- **PROBLEM DETAILS**
Restrict the output to the lines below starting at the one that contains "[726,387,788,404] support ->" and ending at the one that contains "[1003,385,1086,399] healthcare ->", and restate them word for word, both ends included.
INFORMATION GIVEN section start
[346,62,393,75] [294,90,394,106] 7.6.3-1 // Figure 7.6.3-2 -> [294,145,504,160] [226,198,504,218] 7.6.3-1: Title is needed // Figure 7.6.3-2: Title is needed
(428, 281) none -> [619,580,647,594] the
INFORMATION GIVEN section end
INFORMATION GIVEN section start
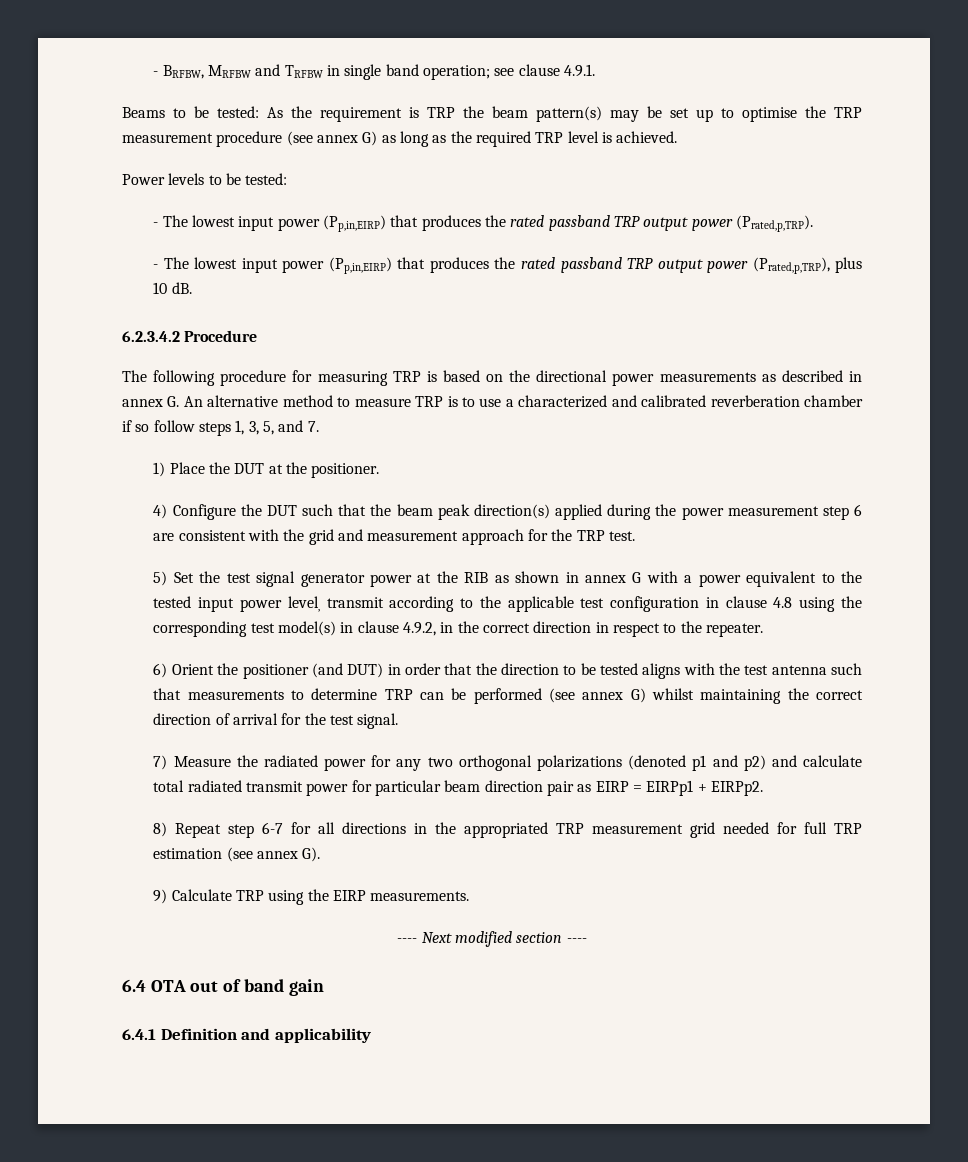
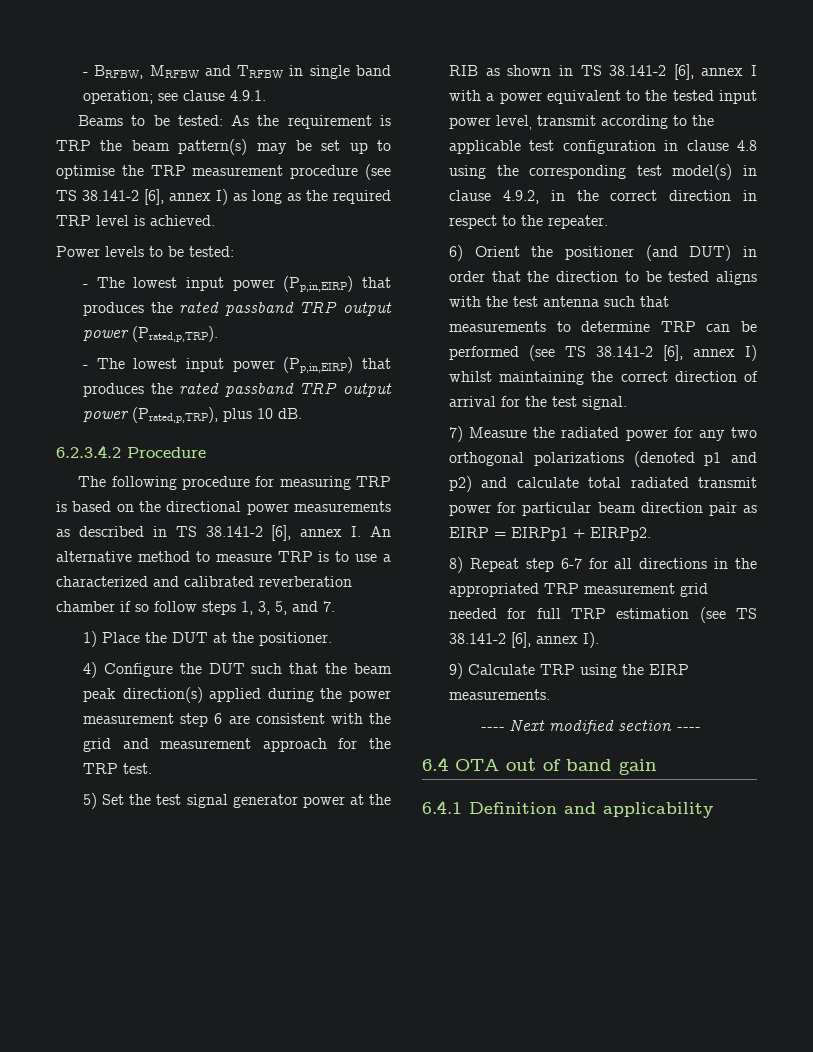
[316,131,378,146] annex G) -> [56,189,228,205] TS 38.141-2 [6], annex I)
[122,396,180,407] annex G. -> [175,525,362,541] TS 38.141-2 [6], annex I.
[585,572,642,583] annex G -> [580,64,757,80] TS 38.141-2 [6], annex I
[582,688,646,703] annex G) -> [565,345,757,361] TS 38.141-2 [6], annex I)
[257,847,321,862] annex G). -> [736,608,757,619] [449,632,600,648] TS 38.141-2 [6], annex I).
INFORMATION GIVEN section end
INFORMATION GIVEN section start
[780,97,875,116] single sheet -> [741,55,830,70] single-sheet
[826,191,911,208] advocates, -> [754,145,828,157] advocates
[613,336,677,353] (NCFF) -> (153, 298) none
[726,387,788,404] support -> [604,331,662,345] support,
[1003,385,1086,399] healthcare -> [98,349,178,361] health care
INFORMATION GIVEN section end
- **WRITTEN RESPONSE**
[726,387,788,404] support -> [604,331,662,345] support,
[1003,385,1086,399] healthcare -> [98,349,178,361] health care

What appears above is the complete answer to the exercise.